Set the records down again exactly, apart from any pictures in them.

+++ Records

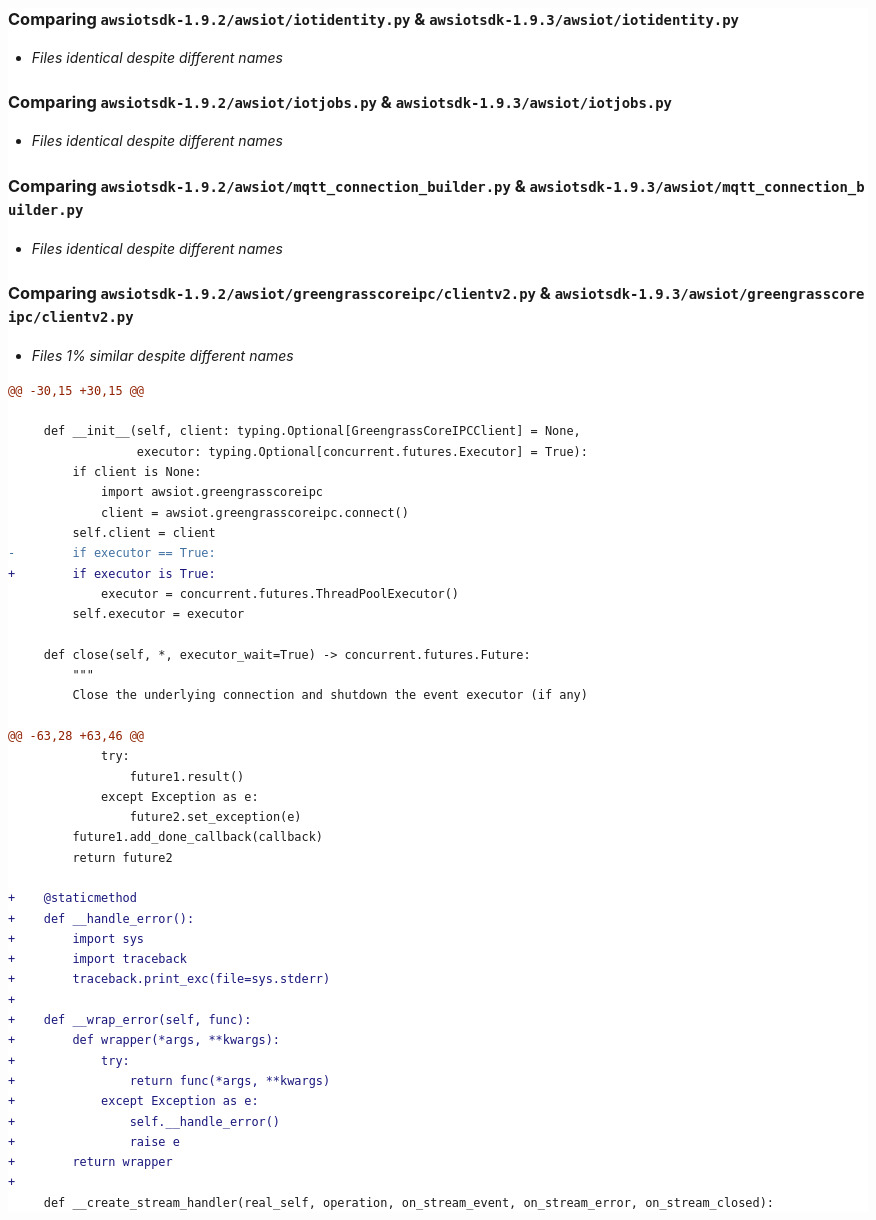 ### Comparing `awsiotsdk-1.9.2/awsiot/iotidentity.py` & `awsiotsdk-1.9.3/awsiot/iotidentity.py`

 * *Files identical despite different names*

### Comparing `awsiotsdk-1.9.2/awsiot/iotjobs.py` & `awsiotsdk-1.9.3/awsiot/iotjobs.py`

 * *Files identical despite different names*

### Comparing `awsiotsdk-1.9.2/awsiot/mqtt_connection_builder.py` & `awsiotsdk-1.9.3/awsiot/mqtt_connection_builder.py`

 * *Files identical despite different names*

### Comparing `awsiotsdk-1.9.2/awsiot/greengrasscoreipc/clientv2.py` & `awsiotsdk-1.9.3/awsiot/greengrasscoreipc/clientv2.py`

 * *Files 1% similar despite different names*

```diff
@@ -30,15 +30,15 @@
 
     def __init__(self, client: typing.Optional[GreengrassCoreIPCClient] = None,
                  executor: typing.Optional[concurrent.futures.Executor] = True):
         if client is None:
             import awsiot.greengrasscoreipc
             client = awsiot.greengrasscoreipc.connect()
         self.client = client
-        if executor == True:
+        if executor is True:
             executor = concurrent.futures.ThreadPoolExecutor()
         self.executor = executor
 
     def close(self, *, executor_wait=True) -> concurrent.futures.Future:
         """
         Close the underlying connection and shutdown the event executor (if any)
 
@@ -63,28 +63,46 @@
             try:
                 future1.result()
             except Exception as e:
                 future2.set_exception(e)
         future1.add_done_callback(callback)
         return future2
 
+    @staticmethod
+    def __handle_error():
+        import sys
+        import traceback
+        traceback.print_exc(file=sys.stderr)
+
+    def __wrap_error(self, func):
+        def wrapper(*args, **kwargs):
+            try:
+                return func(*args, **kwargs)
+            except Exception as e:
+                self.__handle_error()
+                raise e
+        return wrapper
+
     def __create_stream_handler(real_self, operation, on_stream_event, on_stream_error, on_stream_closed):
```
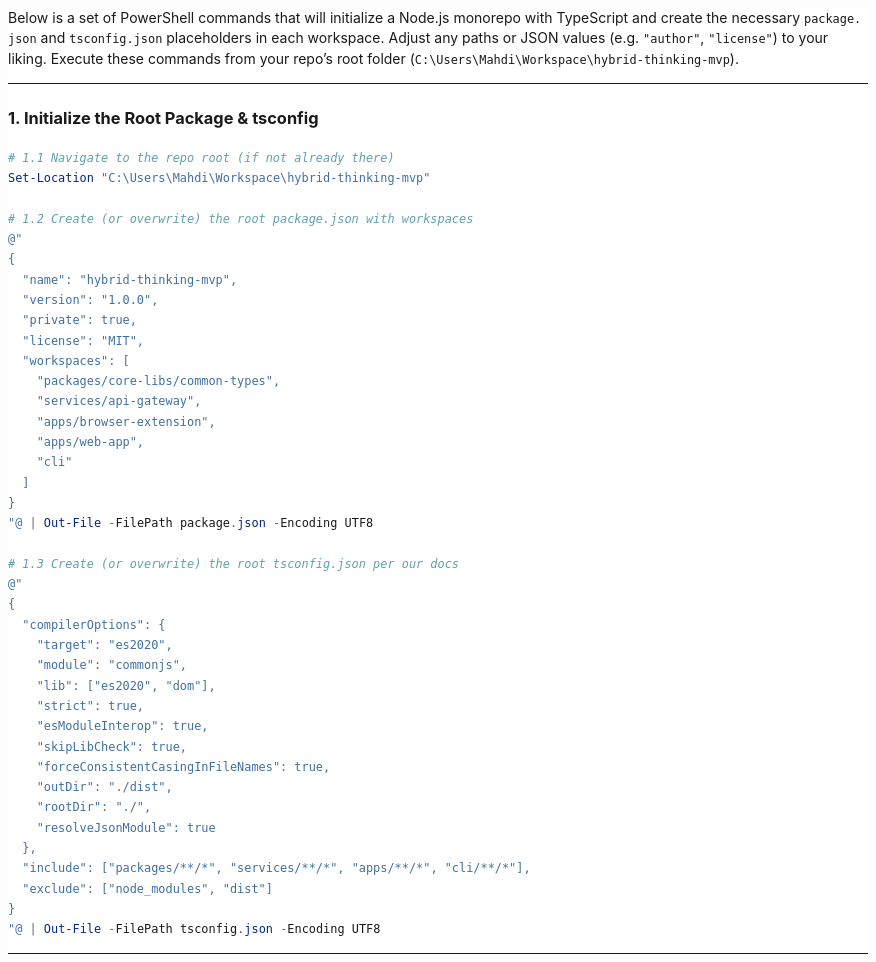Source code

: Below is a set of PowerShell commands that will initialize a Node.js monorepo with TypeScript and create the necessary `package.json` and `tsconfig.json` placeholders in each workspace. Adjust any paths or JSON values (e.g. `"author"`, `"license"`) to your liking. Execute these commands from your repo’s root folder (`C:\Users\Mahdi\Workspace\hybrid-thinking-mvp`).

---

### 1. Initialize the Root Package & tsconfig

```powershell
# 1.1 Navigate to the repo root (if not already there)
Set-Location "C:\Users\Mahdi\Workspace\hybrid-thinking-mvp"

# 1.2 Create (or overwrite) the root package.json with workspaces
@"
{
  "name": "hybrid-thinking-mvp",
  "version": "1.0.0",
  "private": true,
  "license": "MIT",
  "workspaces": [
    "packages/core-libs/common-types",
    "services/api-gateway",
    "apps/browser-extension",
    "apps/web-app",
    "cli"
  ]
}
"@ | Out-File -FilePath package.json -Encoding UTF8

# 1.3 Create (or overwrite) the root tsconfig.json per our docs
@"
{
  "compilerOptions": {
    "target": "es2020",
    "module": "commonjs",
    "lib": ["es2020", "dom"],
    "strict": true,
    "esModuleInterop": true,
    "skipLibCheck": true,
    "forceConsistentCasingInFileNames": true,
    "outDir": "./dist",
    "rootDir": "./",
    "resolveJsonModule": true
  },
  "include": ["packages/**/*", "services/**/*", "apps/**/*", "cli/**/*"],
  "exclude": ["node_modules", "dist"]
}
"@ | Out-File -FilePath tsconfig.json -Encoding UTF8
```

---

++++++

=== Solution to the exercise ===
 ### Comparing `awsiotsdk-1.9.2/awsiot/iotidentity.py` & `awsiotsdk-1.9.3/awsiot/iotidentity.py`

 * *Files identical despite different names*

### Comparing `awsiotsdk-1.9.2/awsiot/iotjobs.py` & `awsiotsdk-1.9.3/awsiot/iotjobs.py`

 * *Files identical despite different names*

### Comparing `awsiotsdk-1.9.2/awsiot/mqtt_connection_builder.py` & `awsiotsdk-1.9.3/awsiot/mqtt_connection_builder.py`

 * *Files identical despite different names*

### Comparing `awsiotsdk-1.9.2/awsiot/greengrasscoreipc/clientv2.py` & `awsiotsdk-1.9.3/awsiot/greengrasscoreipc/clientv2.py`

 * *Files 1% similar despite different names*

```diff
@@ -30,15 +30,15 @@
 
     def __init__(self, client: typing.Optional[GreengrassCoreIPCClient] = None,
                  executor: typing.Optional[concurrent.futures.Executor] = True):
         if client is None:
             import awsiot.greengrasscoreipc
             client = awsiot.greengrasscoreipc.connect()
         self.client = client
-        if executor == True:
+        if executor is True:
             executor = concurrent.futures.ThreadPoolExecutor()
         self.executor = executor
 
     def close(self, *, executor_wait=True) -> concurrent.futures.Future:
         """
         Close the underlying connection and shutdown the event executor (if any)
 
@@ -63,28 +63,46 @@
             try:
                 future1.result()
             except Exception as e:
                 future2.set_exception(e)
         future1.add_done_callback(callback)
         return future2
 
+    @staticmethod
+    def __handle_error():
+        import sys
+        import traceback
+        traceback.print_exc(file=sys.stderr)
+
+    def __wrap_error(self, func):
+        def wrapper(*args, **kwargs):
+            try:
+                return func(*args, **kwargs)
+            except Exception as e:
+                self.__handle_error()
+                raise e
+        return wrapper
+
     def __create_stream_handler(real_self, operation, on_stream_event, on_stream_error, on_stream_closed):
```
Source code

: Below is a set of PowerShell commands that will initialize a Node.js monorepo with TypeScript and create the necessary `package.json` and `tsconfig.json` placeholders in each workspace. Adjust any paths or JSON values (e.g. `"author"`, `"license"`) to your liking. Execute these commands from your repo’s root folder (`C:\Users\Mahdi\Workspace\hybrid-thinking-mvp`).

---

### 1. Initialize the Root Package & tsconfig

```powershell
# 1.1 Navigate to the repo root (if not already there)
Set-Location "C:\Users\Mahdi\Workspace\hybrid-thinking-mvp"

# 1.2 Create (or overwrite) the root package.json with workspaces
@"
{
  "name": "hybrid-thinking-mvp",
  "version": "1.0.0",
  "private": true,
  "license": "MIT",
  "workspaces": [
    "packages/core-libs/common-types",
    "services/api-gateway",
    "apps/browser-extension",
    "apps/web-app",
    "cli"
  ]
}
"@ | Out-File -FilePath package.json -Encoding UTF8

# 1.3 Create (or overwrite) the root tsconfig.json per our docs
@"
{
  "compilerOptions": {
    "target": "es2020",
    "module": "commonjs",
    "lib": ["es2020", "dom"],
    "strict": true,
    "esModuleInterop": true,
    "skipLibCheck": true,
    "forceConsistentCasingInFileNames": true,
    "outDir": "./dist",
    "rootDir": "./",
    "resolveJsonModule": true
  },
  "include": ["packages/**/*", "services/**/*", "apps/**/*", "cli/**/*"],
  "exclude": ["node_modules", "dist"]
}
"@ | Out-File -FilePath tsconfig.json -Encoding UTF8
```

---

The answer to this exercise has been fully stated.